START Supplied data

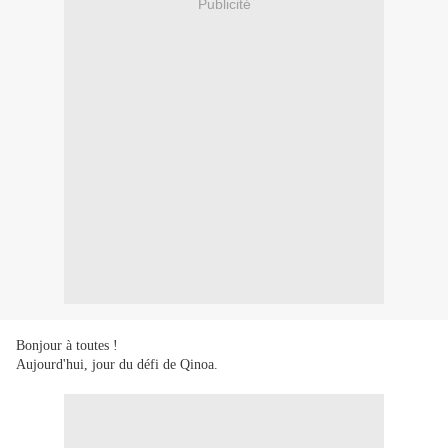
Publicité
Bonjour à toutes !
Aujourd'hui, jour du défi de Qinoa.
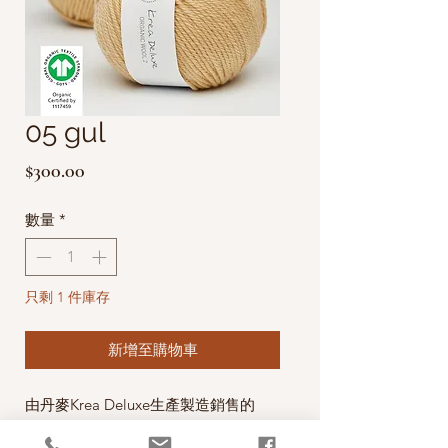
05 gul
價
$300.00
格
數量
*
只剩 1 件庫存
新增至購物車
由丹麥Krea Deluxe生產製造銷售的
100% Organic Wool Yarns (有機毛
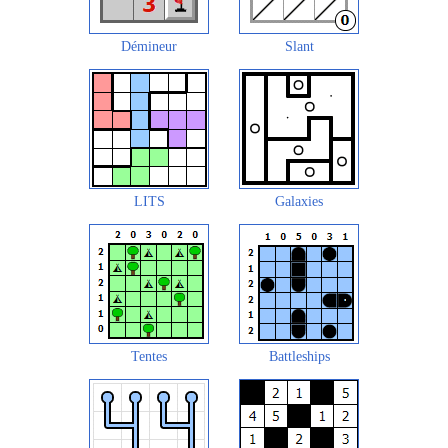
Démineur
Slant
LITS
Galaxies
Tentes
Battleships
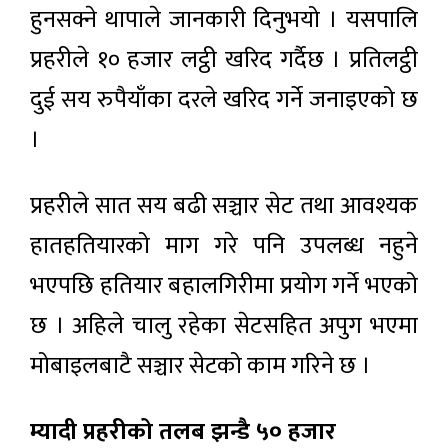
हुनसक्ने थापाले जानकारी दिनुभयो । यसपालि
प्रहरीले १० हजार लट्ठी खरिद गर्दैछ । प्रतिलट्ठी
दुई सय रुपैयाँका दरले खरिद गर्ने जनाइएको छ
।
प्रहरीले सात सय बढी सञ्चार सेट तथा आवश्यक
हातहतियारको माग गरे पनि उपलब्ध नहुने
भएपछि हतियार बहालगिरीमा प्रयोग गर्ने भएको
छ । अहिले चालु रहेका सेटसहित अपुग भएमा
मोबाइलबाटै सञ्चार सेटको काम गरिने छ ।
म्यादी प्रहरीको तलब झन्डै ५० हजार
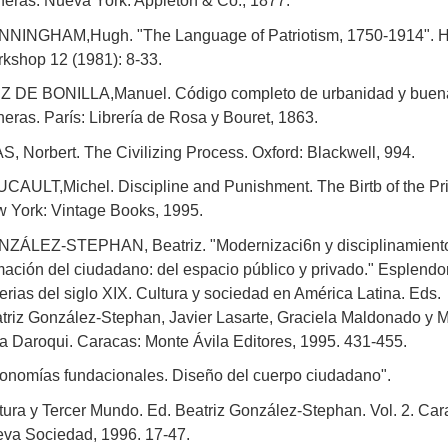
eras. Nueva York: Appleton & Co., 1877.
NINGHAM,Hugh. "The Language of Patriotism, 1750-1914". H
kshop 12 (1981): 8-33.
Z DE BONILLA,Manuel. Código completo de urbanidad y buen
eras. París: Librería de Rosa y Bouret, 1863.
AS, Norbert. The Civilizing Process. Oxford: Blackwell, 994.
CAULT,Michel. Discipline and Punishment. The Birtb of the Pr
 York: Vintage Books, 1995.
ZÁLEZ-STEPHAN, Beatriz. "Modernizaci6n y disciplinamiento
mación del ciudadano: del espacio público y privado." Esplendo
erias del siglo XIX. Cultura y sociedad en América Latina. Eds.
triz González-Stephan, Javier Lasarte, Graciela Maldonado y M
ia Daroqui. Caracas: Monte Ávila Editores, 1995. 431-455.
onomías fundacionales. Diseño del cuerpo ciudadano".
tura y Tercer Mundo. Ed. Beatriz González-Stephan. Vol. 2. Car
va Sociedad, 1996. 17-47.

END Supplied data

**Written task**
Say how many lines of the material hold the string "York", giving the number alone.

**Exercise answer**
2